Irish Lamb Stew
Irish Lamb Stew
A traditional Irish favorite
Ingredients
- 4 pounds lamb shoulder, cubed
- 1.5 teaspoons kosher salt
- 0.5 teaspoon freshly ground black pepper
- 0.25 cup vegetable oil
- 1 onion, peeled and diced into 1" pieces
- 2 medium carrots, cut into 1.5" pieces
- 0.5 cup dried pearl barley
- 3 cups chicken stock or water
- 2 cups stout or dark beer
- 1 bay leaf
- 6 fresh potatoes, cut in half
- 0.25 cup fresh parsley leaves, finely chopped for garnish
- 1 tablespoon fresh chives or green onions, finely chopped for garnish
Instructions
- Preheat oven to 350°.
- Season the meat with salt and pepper.
- Heat 12-quart pot with a tight fitting lid over medium high heat and add the vegetable oil.

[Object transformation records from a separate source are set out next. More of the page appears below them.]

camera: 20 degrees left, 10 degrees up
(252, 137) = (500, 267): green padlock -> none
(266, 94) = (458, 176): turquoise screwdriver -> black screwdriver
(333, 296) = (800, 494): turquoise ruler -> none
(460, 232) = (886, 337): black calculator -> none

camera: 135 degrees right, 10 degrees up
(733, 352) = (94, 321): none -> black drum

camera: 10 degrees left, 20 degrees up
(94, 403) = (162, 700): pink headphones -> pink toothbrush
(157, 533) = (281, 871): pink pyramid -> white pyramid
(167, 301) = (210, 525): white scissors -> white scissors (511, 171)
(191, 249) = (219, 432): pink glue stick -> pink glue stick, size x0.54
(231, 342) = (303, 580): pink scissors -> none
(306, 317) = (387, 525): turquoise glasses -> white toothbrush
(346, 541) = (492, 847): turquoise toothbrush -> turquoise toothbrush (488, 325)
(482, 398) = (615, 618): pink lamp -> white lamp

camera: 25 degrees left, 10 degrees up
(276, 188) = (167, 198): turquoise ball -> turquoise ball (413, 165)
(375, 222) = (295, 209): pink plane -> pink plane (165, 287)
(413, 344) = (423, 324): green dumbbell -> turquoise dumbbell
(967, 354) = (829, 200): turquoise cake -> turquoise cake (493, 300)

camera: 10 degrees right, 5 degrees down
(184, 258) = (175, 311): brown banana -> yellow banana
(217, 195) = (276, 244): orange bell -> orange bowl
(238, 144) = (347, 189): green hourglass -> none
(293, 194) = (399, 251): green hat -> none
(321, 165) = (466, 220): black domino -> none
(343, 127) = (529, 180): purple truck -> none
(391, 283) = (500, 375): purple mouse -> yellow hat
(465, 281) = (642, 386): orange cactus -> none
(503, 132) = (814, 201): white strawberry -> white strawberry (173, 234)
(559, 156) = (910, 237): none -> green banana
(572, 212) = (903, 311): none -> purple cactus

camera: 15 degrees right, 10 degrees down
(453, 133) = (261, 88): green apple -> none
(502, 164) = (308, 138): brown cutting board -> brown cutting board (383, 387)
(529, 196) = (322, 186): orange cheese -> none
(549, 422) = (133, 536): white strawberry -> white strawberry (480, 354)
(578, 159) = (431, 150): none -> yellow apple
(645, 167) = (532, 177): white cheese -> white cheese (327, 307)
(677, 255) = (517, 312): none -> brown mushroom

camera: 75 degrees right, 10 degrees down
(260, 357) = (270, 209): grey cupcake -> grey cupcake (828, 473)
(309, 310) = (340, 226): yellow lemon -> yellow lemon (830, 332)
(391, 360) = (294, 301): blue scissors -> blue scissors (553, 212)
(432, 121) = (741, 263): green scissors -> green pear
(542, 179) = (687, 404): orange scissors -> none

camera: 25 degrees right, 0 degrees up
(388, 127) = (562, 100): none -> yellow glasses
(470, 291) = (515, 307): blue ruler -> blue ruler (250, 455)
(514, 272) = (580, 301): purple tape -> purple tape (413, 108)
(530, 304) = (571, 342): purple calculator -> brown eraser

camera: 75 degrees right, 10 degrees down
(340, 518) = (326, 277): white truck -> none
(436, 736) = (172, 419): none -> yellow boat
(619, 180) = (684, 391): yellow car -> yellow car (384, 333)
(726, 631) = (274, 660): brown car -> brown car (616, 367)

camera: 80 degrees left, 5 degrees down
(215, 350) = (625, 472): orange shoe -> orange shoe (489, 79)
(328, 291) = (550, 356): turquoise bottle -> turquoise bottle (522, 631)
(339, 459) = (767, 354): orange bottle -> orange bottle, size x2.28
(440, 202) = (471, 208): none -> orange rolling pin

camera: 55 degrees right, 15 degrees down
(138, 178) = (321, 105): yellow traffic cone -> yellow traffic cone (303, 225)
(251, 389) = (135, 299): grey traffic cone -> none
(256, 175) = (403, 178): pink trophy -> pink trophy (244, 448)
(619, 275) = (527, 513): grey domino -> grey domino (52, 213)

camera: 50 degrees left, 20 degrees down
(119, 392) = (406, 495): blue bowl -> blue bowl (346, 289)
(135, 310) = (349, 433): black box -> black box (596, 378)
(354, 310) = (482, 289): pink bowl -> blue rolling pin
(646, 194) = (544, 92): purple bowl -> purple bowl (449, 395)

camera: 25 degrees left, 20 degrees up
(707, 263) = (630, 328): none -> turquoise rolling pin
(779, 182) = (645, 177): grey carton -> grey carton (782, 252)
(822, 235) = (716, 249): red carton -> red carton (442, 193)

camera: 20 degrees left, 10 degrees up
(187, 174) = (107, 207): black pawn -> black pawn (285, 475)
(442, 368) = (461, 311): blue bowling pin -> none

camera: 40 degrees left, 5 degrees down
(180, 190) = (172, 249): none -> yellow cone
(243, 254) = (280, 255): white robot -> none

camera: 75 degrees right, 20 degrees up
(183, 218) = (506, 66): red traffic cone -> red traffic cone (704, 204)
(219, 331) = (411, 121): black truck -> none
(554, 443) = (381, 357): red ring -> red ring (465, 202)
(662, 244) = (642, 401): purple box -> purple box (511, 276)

- Working in small batches, saute the lamb until golden brown in color.
- Remove lamb and set aside.
- Add the onion, carrots, and barley to the pot.
- Stir to coat, about 1 minute.
- Add the chicken stock, stout and bay leaf to the pot.
- Return the lamb to the pot, place the potatoes on top and bring to a simmer.
- Cover and place in preheated oven for 1 1/2-2 hours or until the lamb is fork tender.
- Season with salt and pepper, to taste.
- Garnish with the parsley and chives.
- Serve with Irish Soda Bread or crusty bread.